**TASK REQUIREMENTS**
1. Please write out the part of the passage on platform taxation that opens with the words containing "474. The impact" and closes with "a closely-held corporation.".
2. According to the passage on platform taxation, how do many countries already recognize the issue of administrative burdens?

----- SELECTION

473. Many governments and courts are already considering these issues. The evolution of such platforms and the nature of the contracts between the platforms and their users may, for example, provide greater opportunities for activities to be structured in ways that minimise tax liabilities and reduce the tax base.

474. The impact of platforms on the changing taxable status of economic actors across different forms of employment merits further examination. The OECD stands ready to deliver further work on this topic. Initial steps have already been taken to analyse tax incentives for platforms and more generally employers, to hire labour through non-standard labour contracts, and for employees to offer labour services either as a self-employed person or through a closely-held corporation.

7.2.2. Fostering innovation and ensuring equivalent tax treatment with similar, existing activity

475. Fostering nascent economic activity and ensuring appropriate tax treatment requires that governments take into account the impact of administrative burdens on users of online platforms. This issue is not new and is already recognised in many countries through simplified tax regimes for micro-businesses and small and medium sized enterprises, and for activity not primarily carried on as a business.

----------
----- RECORDS SHOWN

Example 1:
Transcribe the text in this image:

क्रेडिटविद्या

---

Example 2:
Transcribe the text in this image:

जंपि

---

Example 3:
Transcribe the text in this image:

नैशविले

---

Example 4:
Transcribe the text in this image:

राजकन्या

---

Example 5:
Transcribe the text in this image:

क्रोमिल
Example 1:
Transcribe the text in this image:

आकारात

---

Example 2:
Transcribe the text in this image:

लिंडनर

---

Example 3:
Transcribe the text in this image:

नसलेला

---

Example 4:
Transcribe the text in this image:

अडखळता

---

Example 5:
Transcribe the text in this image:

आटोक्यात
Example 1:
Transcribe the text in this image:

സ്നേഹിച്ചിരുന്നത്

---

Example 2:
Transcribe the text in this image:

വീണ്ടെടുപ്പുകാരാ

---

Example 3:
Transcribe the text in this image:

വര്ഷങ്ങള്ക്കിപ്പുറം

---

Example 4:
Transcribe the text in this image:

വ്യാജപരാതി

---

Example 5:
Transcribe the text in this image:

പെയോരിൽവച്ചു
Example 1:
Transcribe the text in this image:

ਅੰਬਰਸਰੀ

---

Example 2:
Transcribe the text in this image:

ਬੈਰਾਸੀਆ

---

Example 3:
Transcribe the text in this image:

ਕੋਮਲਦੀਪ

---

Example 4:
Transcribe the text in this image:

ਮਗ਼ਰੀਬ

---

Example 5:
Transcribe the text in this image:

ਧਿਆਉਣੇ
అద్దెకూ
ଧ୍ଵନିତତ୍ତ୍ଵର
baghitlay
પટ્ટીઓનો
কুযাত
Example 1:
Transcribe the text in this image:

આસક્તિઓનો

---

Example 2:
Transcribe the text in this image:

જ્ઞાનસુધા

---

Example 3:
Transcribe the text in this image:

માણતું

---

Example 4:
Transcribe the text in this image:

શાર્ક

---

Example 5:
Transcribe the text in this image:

----------

**ANSWERS FOR THE TASKS**
1.
474. The impact of platforms on the changing taxable status of economic actors across different forms of employment merits further examination. The OECD stands ready to deliver further work on this topic. Initial steps have already been taken to analyse tax incentives for platforms and more generally employers, to hire labour through non-standard labour contracts, and for employees to offer labour services either as a self-employed person or through a closely-held corporation.

2. Through simplified tax regimes for micro-businesses and small and medium sized enterprises, and for activity not primarily carried on as a business.